**WRITTEN TASK:** The complete listing should be restated word for word.

##############################

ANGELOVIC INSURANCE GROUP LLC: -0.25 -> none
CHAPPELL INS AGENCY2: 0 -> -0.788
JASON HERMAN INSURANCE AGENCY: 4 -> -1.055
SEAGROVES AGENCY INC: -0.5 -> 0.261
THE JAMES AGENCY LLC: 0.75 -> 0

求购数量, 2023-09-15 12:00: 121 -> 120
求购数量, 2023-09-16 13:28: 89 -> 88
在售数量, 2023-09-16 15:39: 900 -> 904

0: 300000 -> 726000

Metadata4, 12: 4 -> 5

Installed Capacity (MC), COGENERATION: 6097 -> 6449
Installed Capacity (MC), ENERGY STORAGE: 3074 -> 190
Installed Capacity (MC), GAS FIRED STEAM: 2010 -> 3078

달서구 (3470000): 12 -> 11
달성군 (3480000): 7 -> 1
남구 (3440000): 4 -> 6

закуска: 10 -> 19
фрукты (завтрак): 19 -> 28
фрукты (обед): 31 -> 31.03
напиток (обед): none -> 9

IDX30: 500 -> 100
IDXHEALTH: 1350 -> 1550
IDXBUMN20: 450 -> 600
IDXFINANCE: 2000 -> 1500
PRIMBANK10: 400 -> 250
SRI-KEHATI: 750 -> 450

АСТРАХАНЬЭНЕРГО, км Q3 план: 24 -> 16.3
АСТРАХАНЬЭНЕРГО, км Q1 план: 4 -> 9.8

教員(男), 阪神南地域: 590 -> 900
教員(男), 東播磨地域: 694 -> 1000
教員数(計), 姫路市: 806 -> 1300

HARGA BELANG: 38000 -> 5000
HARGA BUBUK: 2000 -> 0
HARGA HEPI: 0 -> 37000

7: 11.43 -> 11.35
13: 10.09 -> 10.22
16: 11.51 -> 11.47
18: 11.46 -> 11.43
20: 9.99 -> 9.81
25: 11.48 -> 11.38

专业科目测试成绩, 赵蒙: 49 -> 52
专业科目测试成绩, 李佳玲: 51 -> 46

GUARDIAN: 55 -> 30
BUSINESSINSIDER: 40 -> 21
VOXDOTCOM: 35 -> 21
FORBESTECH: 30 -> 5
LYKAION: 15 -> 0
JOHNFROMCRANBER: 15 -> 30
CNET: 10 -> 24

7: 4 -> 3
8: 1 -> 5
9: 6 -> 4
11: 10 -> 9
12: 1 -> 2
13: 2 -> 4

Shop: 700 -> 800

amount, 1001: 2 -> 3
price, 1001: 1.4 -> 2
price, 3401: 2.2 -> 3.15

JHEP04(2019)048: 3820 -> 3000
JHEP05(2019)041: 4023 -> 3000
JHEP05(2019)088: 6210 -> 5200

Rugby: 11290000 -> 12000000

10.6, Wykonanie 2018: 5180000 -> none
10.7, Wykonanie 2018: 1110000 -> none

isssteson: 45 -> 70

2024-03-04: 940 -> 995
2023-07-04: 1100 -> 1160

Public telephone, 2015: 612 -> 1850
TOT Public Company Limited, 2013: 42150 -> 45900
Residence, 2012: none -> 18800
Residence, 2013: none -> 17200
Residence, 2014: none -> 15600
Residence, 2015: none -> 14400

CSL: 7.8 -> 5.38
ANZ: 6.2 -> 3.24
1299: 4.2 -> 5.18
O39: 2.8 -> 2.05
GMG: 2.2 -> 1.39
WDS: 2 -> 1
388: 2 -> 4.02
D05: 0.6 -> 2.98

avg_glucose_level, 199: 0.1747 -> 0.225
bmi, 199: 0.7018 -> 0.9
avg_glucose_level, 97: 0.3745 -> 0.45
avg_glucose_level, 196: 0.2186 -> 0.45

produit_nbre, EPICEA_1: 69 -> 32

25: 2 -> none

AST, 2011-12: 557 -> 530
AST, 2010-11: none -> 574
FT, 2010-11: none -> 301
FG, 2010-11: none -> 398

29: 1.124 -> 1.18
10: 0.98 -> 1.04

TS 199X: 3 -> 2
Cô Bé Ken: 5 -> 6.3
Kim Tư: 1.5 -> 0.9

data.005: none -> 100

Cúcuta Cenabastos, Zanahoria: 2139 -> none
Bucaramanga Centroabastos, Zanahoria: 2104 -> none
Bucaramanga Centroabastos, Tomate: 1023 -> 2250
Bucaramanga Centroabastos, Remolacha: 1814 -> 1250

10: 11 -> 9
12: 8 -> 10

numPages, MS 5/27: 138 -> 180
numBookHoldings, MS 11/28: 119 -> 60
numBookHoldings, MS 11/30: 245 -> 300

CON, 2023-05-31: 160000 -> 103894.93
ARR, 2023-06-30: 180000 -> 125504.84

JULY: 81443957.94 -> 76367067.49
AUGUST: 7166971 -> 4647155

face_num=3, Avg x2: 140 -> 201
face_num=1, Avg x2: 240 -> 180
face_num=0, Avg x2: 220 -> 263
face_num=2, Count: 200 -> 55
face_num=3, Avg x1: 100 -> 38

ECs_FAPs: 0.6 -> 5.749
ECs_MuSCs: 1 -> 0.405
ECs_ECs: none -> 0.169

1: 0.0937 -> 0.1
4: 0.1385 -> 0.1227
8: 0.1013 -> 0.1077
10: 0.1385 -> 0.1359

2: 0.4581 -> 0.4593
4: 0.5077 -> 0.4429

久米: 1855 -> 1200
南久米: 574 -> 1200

##############################

**ANSWER SECTION:**
ANGELOVIC INSURANCE GROUP LLC: -0.25 -> none
CHAPPELL INS AGENCY2: 0 -> -0.788
JASON HERMAN INSURANCE AGENCY: 4 -> -1.055
SEAGROVES AGENCY INC: -0.5 -> 0.261
THE JAMES AGENCY LLC: 0.75 -> 0

求购数量, 2023-09-15 12:00: 121 -> 120
求购数量, 2023-09-16 13:28: 89 -> 88
在售数量, 2023-09-16 15:39: 900 -> 904

0: 300000 -> 726000

Metadata4, 12: 4 -> 5

Installed Capacity (MC), COGENERATION: 6097 -> 6449
Installed Capacity (MC), ENERGY STORAGE: 3074 -> 190
Installed Capacity (MC), GAS FIRED STEAM: 2010 -> 3078

달서구 (3470000): 12 -> 11
달성군 (3480000): 7 -> 1
남구 (3440000): 4 -> 6

закуска: 10 -> 19
фрукты (завтрак): 19 -> 28
фрукты (обед): 31 -> 31.03
напиток (обед): none -> 9

IDX30: 500 -> 100
IDXHEALTH: 1350 -> 1550
IDXBUMN20: 450 -> 600
IDXFINANCE: 2000 -> 1500
PRIMBANK10: 400 -> 250
SRI-KEHATI: 750 -> 450

АСТРАХАНЬЭНЕРГО, км Q3 план: 24 -> 16.3
АСТРАХАНЬЭНЕРГО, км Q1 план: 4 -> 9.8

教員(男), 阪神南地域: 590 -> 900
教員(男), 東播磨地域: 694 -> 1000
教員数(計), 姫路市: 806 -> 1300

HARGA BELANG: 38000 -> 5000
HARGA BUBUK: 2000 -> 0
HARGA HEPI: 0 -> 37000

7: 11.43 -> 11.35
13: 10.09 -> 10.22
16: 11.51 -> 11.47
18: 11.46 -> 11.43
20: 9.99 -> 9.81
25: 11.48 -> 11.38

专业科目测试成绩, 赵蒙: 49 -> 52
专业科目测试成绩, 李佳玲: 51 -> 46

GUARDIAN: 55 -> 30
BUSINESSINSIDER: 40 -> 21
VOXDOTCOM: 35 -> 21
FORBESTECH: 30 -> 5
LYKAION: 15 -> 0
JOHNFROMCRANBER: 15 -> 30
CNET: 10 -> 24

7: 4 -> 3
8: 1 -> 5
9: 6 -> 4
11: 10 -> 9
12: 1 -> 2
13: 2 -> 4

Shop: 700 -> 800

amount, 1001: 2 -> 3
price, 1001: 1.4 -> 2
price, 3401: 2.2 -> 3.15

JHEP04(2019)048: 3820 -> 3000
JHEP05(2019)041: 4023 -> 3000
JHEP05(2019)088: 6210 -> 5200

Rugby: 11290000 -> 12000000

10.6, Wykonanie 2018: 5180000 -> none
10.7, Wykonanie 2018: 1110000 -> none

isssteson: 45 -> 70

2024-03-04: 940 -> 995
2023-07-04: 1100 -> 1160

Public telephone, 2015: 612 -> 1850
TOT Public Company Limited, 2013: 42150 -> 45900
Residence, 2012: none -> 18800
Residence, 2013: none -> 17200
Residence, 2014: none -> 15600
Residence, 2015: none -> 14400

CSL: 7.8 -> 5.38
ANZ: 6.2 -> 3.24
1299: 4.2 -> 5.18
O39: 2.8 -> 2.05
GMG: 2.2 -> 1.39
WDS: 2 -> 1
388: 2 -> 4.02
D05: 0.6 -> 2.98

avg_glucose_level, 199: 0.1747 -> 0.225
bmi, 199: 0.7018 -> 0.9
avg_glucose_level, 97: 0.3745 -> 0.45
avg_glucose_level, 196: 0.2186 -> 0.45

produit_nbre, EPICEA_1: 69 -> 32

25: 2 -> none

AST, 2011-12: 557 -> 530
AST, 2010-11: none -> 574
FT, 2010-11: none -> 301
FG, 2010-11: none -> 398

29: 1.124 -> 1.18
10: 0.98 -> 1.04

TS 199X: 3 -> 2
Cô Bé Ken: 5 -> 6.3
Kim Tư: 1.5 -> 0.9

data.005: none -> 100

Cúcuta Cenabastos, Zanahoria: 2139 -> none
Bucaramanga Centroabastos, Zanahoria: 2104 -> none
Bucaramanga Centroabastos, Tomate: 1023 -> 2250
Bucaramanga Centroabastos, Remolacha: 1814 -> 1250

10: 11 -> 9
12: 8 -> 10

numPages, MS 5/27: 138 -> 180
numBookHoldings, MS 11/28: 119 -> 60
numBookHoldings, MS 11/30: 245 -> 300

CON, 2023-05-31: 160000 -> 103894.93
ARR, 2023-06-30: 180000 -> 125504.84

JULY: 81443957.94 -> 76367067.49
AUGUST: 7166971 -> 4647155

face_num=3, Avg x2: 140 -> 201
face_num=1, Avg x2: 240 -> 180
face_num=0, Avg x2: 220 -> 263
face_num=2, Count: 200 -> 55
face_num=3, Avg x1: 100 -> 38

ECs_FAPs: 0.6 -> 5.749
ECs_MuSCs: 1 -> 0.405
ECs_ECs: none -> 0.169

1: 0.0937 -> 0.1
4: 0.1385 -> 0.1227
8: 0.1013 -> 0.1077
10: 0.1385 -> 0.1359

2: 0.4581 -> 0.4593
4: 0.5077 -> 0.4429

久米: 1855 -> 1200
南久米: 574 -> 1200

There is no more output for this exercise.